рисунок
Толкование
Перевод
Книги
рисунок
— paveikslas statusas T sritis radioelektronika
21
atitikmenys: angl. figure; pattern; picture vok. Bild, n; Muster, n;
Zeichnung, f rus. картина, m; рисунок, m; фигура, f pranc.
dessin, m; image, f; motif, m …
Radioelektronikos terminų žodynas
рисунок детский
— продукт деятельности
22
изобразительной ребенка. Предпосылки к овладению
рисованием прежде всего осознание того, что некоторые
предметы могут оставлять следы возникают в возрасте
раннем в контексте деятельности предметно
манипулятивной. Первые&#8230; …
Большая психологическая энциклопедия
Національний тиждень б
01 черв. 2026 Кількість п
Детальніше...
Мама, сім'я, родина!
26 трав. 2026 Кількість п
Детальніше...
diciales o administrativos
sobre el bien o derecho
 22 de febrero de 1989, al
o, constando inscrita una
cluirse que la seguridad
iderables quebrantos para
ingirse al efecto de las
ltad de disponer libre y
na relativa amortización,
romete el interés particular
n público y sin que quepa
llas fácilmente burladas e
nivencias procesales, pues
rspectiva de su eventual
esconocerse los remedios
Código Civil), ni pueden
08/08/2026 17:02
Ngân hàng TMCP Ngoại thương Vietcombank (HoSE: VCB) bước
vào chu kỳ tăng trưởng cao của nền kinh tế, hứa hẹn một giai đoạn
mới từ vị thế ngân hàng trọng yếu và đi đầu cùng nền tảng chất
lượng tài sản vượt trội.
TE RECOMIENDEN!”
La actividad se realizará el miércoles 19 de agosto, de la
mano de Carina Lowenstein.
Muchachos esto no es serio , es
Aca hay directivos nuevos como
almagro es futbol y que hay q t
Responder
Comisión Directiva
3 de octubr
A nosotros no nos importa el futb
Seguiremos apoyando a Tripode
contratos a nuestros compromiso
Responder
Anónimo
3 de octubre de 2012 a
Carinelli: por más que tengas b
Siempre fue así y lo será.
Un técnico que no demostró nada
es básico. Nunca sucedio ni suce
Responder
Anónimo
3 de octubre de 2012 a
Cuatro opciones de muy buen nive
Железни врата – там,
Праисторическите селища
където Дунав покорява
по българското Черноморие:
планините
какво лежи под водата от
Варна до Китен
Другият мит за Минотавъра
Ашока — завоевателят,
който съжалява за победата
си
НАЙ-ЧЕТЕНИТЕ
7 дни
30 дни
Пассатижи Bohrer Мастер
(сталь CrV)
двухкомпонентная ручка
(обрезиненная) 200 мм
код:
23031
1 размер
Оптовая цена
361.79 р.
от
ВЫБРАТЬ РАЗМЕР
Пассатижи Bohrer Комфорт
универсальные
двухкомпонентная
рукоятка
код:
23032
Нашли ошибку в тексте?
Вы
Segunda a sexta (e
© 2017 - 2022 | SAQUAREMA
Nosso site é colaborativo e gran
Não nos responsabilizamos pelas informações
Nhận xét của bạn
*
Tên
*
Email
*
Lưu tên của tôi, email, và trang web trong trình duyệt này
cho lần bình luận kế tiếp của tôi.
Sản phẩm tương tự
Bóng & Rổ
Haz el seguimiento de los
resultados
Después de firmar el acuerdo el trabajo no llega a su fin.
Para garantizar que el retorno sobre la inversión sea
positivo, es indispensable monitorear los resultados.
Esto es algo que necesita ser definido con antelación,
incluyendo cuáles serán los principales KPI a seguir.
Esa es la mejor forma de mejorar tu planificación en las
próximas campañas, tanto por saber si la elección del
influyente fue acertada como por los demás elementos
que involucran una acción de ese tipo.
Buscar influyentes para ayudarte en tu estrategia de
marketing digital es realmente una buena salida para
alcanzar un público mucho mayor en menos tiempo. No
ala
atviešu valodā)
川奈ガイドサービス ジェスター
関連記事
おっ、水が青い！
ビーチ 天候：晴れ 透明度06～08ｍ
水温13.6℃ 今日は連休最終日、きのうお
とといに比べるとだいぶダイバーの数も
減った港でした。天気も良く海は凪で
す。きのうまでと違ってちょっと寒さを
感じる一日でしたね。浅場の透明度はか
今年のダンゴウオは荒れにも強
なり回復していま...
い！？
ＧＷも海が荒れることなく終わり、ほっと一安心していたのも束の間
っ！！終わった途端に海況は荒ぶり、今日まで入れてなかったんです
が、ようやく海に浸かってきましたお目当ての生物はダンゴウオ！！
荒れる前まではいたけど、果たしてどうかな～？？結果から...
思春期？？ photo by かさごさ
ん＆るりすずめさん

_____

Work instructions: No line should appear in the answer except those from the one containing "ビーチ 天候：晴れ 透明度06～08ｍ" through the last line of the listing, each retyped exactly.

Problem solution:
ビーチ 天候：晴れ 透明度06～08ｍ
水温13.6℃ 今日は連休最終日、きのうお
とといに比べるとだいぶダイバーの数も
減った港でした。天気も良く海は凪で
す。きのうまでと違ってちょっと寒さを
感じる一日でしたね。浅場の透明度はか
今年のダンゴウオは荒れにも強
なり回復していま...
い！？
ＧＷも海が荒れることなく終わり、ほっと一安心していたのも束の間
っ！！終わった途端に海況は荒ぶり、今日まで入れてなかったんです
が、ようやく海に浸かってきましたお目当ての生物はダンゴウオ！！
荒れる前まではいたけど、果たしてどうかな～？？結果から...
思春期？？ photo by かさごさ
ん＆るりすずめさん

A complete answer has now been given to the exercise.